El término “etnia” nos remite a escenarios exóticos y primitivos; a poblaciones aisladas, con vestimentas coloridas y tradiciones que nos parecen extrañas, en el mejor de los casos. Al clasificar a lxs otrxs como distintxs a nosotrxs, vale la pena tomarse un momento para reflexionar, ¿qué tan diferentes somos en realidad?
Desglosar la definición de etnia nos dará una base firme sobre la cual partir para responder esta pregunta. Por ejemplo, Miguel León Portilla –antropólogo mexicano– la define como un grupo, cuyo tamaño puede variar, que se encuentra unificado por la lengua y la cultura, está consciente de su existencia y del sentido de identidad que lo une. En estos grupos están presentes elementos como el origen racial, una lengua y expresiones culturales comunes (ritos, ceremonias y expresiones artísticas), un territorio compartido, autoidentificación e, incluso, una tendencia hacia la endogamia.
Es decir, el concepto de etnia describe a una agrupación humana que presenta un conjunto de costumbres diferentes a las del pueblo que se refiere a ella; como cualquier expresión identitaria, es un tejido de relatos en los que la gente se encuentra con sus semejantes, o se diferencia. Por lo que “etnia” no tiene una acepción única, sino que se configura desde una perspectiva externa y dinámica.
Aquellxs que se identifican como tal o cual, lo hacen mediante expresiones simbólicas; por lo que es en la dinámica del discurso –de lo que se dice y lo que se omite– que la etnia se inscribe en la política. Es en la actividad política que se configuran las palabras y las historias para dirigir las identidades, con fines muy variados.
John Mueller, politólogo estadounidense, estudia la banalidad de los conflictos étnicos, asegurando que no existe tal cosa –al menos como lo hemos entendido durante décadas–, sino que se ha empleado este argumento como excusa y explicación de rencillas políticas internas.
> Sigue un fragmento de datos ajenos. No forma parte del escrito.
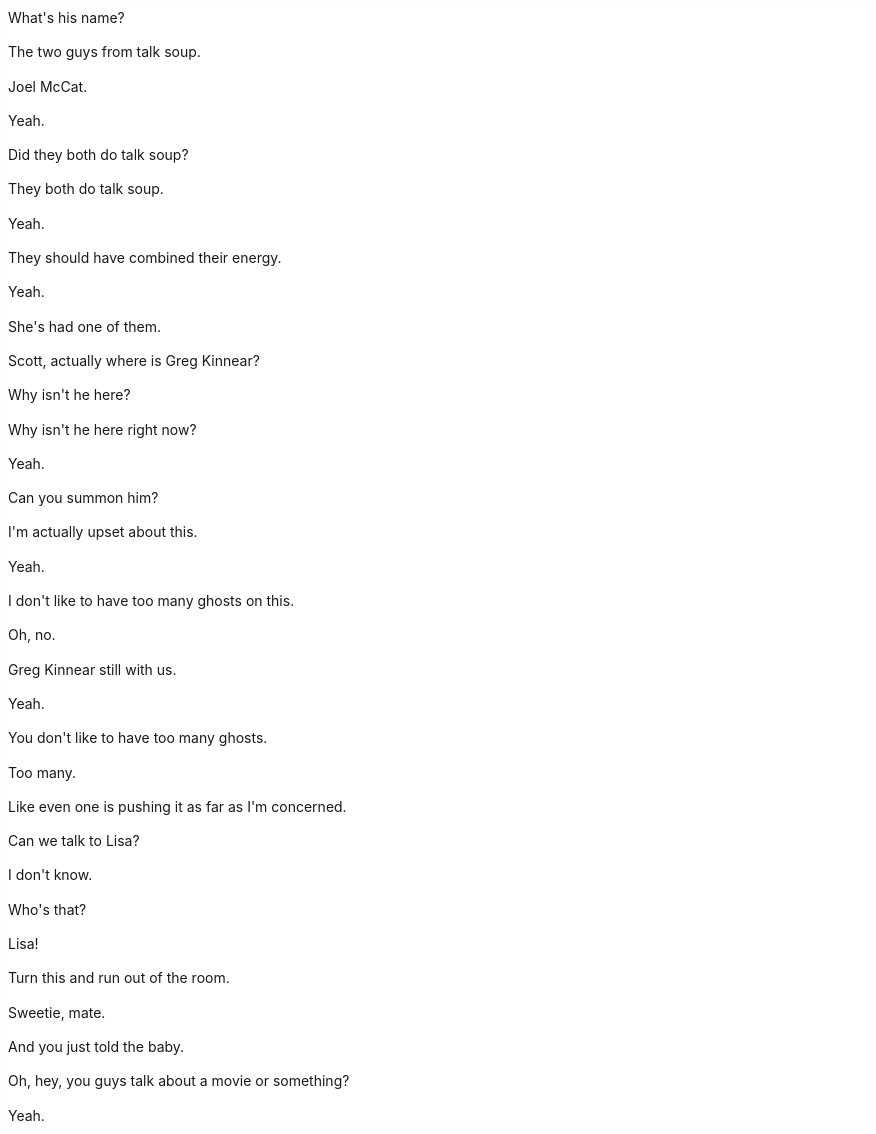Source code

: What's his name?

The two guys from talk soup.

Joel McCat.

Yeah.

Did they both do talk soup?

They both do talk soup.

Yeah.

They should have combined their energy.

Yeah.

She's had one of them.

Scott, actually where is Greg Kinnear?

Why isn't he here?

Why isn't he here right now?

Yeah.

Can you summon him?

I'm actually upset about this.

Yeah.

I don't like to have too many ghosts on this.

Oh, no.

Greg Kinnear still with us.

Yeah.

You don't like to have too many ghosts.

Too many.

Like even one is pushing it as far as I'm concerned.

Can we talk to Lisa?

I don't know.

Who's that?

Lisa!

Turn this and run out of the room.

Sweetie, mate.

And you just told the baby.

Oh, hey, you guys talk about a movie or something?

Yeah.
Si bien es innegable la existencia de rencillas étnicas, es requisito observar el papel que juegan en una guerra, que no por nada es uno de los actos políticos más antiguos de la humanidad.
Para comprender el rol político de las etnias, sobre todo en las guerras, deben analizarse los casos particularmente: seccionando los intereses, actores y acciones involucradas y su relación con las identidades que las promueven.
Por ejemplo, Mueller ha estudiado a detalle los genocidios en Yugoslavia y Ruanda, muy nombrados en los últimos años, determinando que ninguno fue propiamente una pugna étnica, sino que los líderes políticos de cada país incorporaron y enfatizaron tanto antiguas rencillas como homilías nacionalistas a la narrativa, dando una justificación a grupos armados –a veces poco o nada interesados en los proyectos nacionales– para arremeter violentamente contra otrxs, que no fueron más que chivos expiatorios.
Un ejemplo mucho más reciente, y muy poco estudiado desde esta perspectiva, es el uso de las identidades étnicas con fines políticos en el cuatrienio de la administración Trump en EE. UU. El líder empleó un carismático discurso para sumar simpatizantes, especialmente atractivo para un sector de la población “americana”. Es necesario recordar que, en el folklore estadounidense, la “americanidad” es un fuerte elemento cultural e identitario, compuesto por narrativas patrióticas, preceptos religiosos, ideologías, valores y normas de comportamiento. El ser americano implica fuertes expectativas sobre la raza, la religión, el trabajo y el modo de vida; expectativas que muchxs no cumplen, y que discursivamente amenazan.
Si bien es cierto que esta identidad tiene un fuerte eslabón en el metarrelato del “sueño americano”, que de algún modo impulsa la diversidad, también se interseca con factores como la intolerancia religiosa, el racismo, la xenofobia, la misoginia, la homofobia… No por nada los Proud Boys, organización proamericana detrás de las recientes protestas del Capitolio, fueron declarados por el gobierno canadiense como un grupo terrorista en 2021.
El éxito de Donald Trump –al menos al principio del periodo– estuvo fuertemente relacionado con su empleo del discurso; conjugó intereses muy variados dentro de la identidad “americana” y los resumió en una frase nostálgica y melosa: “Make America Great Again”.
Es necesario aclarar que, al menos en sus expresiones menos radicales, la americanidad está sustentada, no en una idea de raza única, sino en un origen común por varios momentos históricos, como la colonización de la costa este o la expansión hacia la costa oeste; esto quiere decir que, aunque los americanos no comparten necesariamente una pseudoconexión biológica, si lo hacen en su génesis… no fueron los indios quienes crearon América, sino los americanos.
El objetivo de este análisis no es otro que señalar que esos conceptos en los cuales tan obstinadamente encerramos a otrxs para darle sentido a nuestro mundo son cuando menos imprecisos, lo que los convierte en herramientas políticas ideales al momento de repartir culpas y retratar enemigos.